The statistics point to the midway point of the 2015 season as a dividing line. Before it, Moustakas had engineered a career breakout with a retooled swing. In the second half, he evolved into a true power threat.
“People think players cover both sides of the plate,” Sveum said. “But not really. Not too many people have been that good in the history of the game to cover both sides of the plate. You just can’t.”
And yet, the version of Moustakas that emerged in late 2015 was a force. After hitting seven homers in his first 300 at-bats in 2015, Moustakas finished the season by crushing 15 more in his final 243 at-bats. He added seven homers in April last year before a hand injury landed him on the disabled list and a knee injury ended his season. In 2017, he has picked up where he left off. In just 302 at-bats, he has piled up 25 homers. As Thursday began, he was tied with Houston’s George Springer for the second most in baseball, trailing only New York Yankees rookie Aaron Judge.
Moustakas’ ascension has come as home run totals have spiked across the game. The league is on pace to set a new record for total homers, surpassing the inflated numbers from the Steroid Era of the late 1990s and early 2000s. The trends have inspired theories of a “juiced” or altered baseball that has caused power numbers to soar.
Yet Sveum sees other, more specific reasons for Moustakas’ development. At the age of 28, Moustakas has learned to sit on off-speed pitches, attacking changeups and breaking balls. After drilling an 0-2 slider for a two-run shot on Wednesday, 13 of Moustakas’ 25 homers have come against off-speed pitches.
“It’s probably the biggest key to his season,” Sveum said. “It’s scary for people to think they’re going to sit on off speed and get beat by a fastball. But in this day and age, pitchers are pretty much throwing just as many off-speed pitches as fastballs.
“Sometimes you’re like: ‘Would you rather hit 94 or would you rather hit 83 sitting on it? I’d rather take 15 mph off something and hit it.”
Standing inside a visitors clubhouse on a recent night in June, Moustakas said he’s still committed to using all fields. In batting practice, he spends his first round hitting line drives to left field before moving on to the next task. But his elite hand-eye coordination and natural swing path allows him to see off-speed pitches in the zone and put those baseballs in the seats in right field.
“He’s got great mechanics,” Sveum said. “If he was a little more selective, he could win a batting title, too.”

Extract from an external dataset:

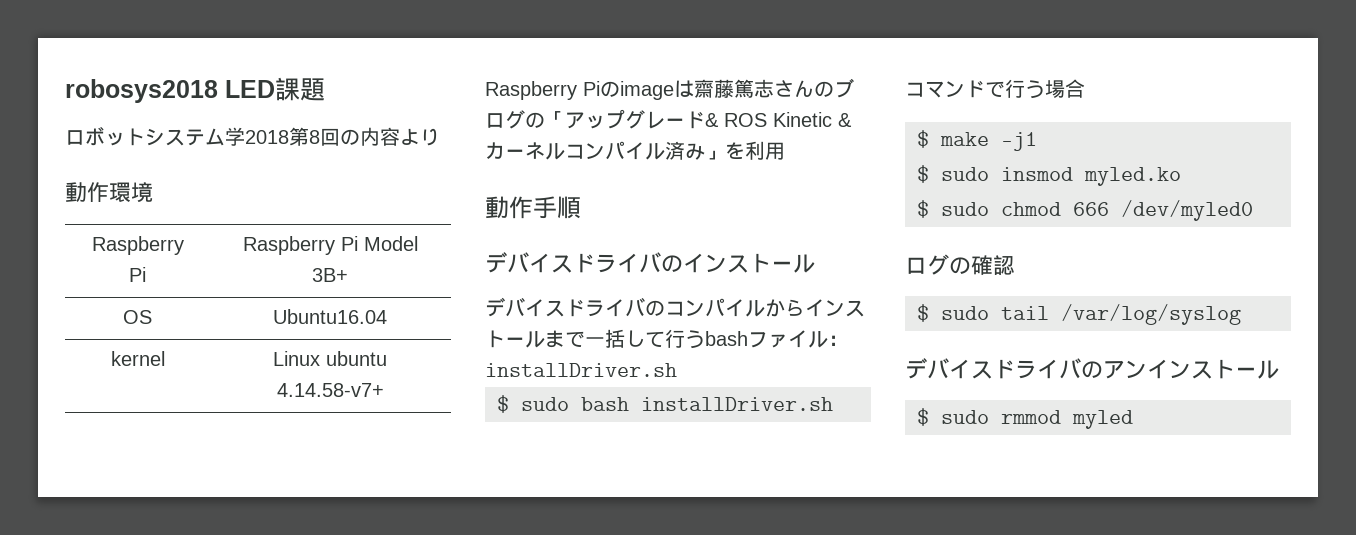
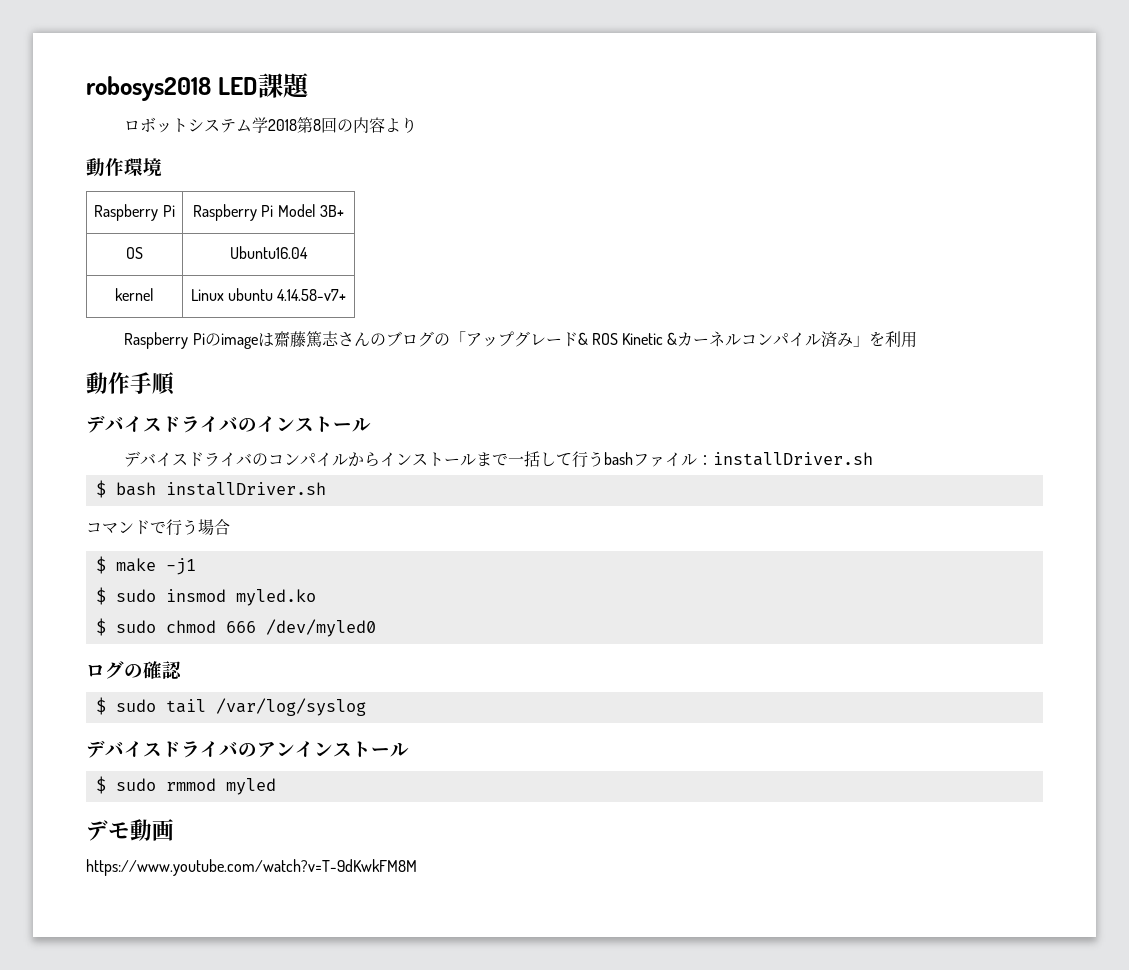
[521,397,569,411] sudo -> (106, 489) none
(1133, 419) none -> [86,819,174,841] [86,859,417,876] // デモ動画 // https://www.youtube.com/watch?v=T-9dKwkFM8M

For now, Moustakas appears comfortable with the hitter he has become. He is locked in and driving baseballs at a torrid pace. In some moments, he is more aggressive than ever. Moustakas is swinging at 57 percent of pitches this season, according to numbers from FanGraphs. In his career, he has never offered at more than 49 percent. Sveum says some of the increase could be explained by Moustakas’ instinct to expand the zone with two strikes. His hand-eye coordination allows him to foul off bad pitches and extend at-bats. But some of it can be traced back to the afternoon sessions in the batting cage. Moustakas has become more adept at handling breaking balls. He has become more comfortable sitting on certain pitches. Every so often, he will listen to Sveum, look for a pitch in one spot and try to take a shot.
The plan does not always work, of course. Baseball is baseball. The deck is stacked in the pitcher’s favor. But armed with a simple approach and a refined gift, Moustakas has found comfort and confidence. On Tuesday night at Safeco Field, he faced Seattle’s Felix Hernandez with one man on in the fourth inning. As he stood inside the batter’s box, Moustakas told himself to look for something in a small space out over the plate. He recognized a first-pitch breaking ball and unleashed his barrel. He lined the baseball into the seats in right field, his 24th home run.
“Against a guy like that, you have to have a good plan,” Moustakas said. “You got to have something you can hang your hat on, and I was just looking for something out over the plate.”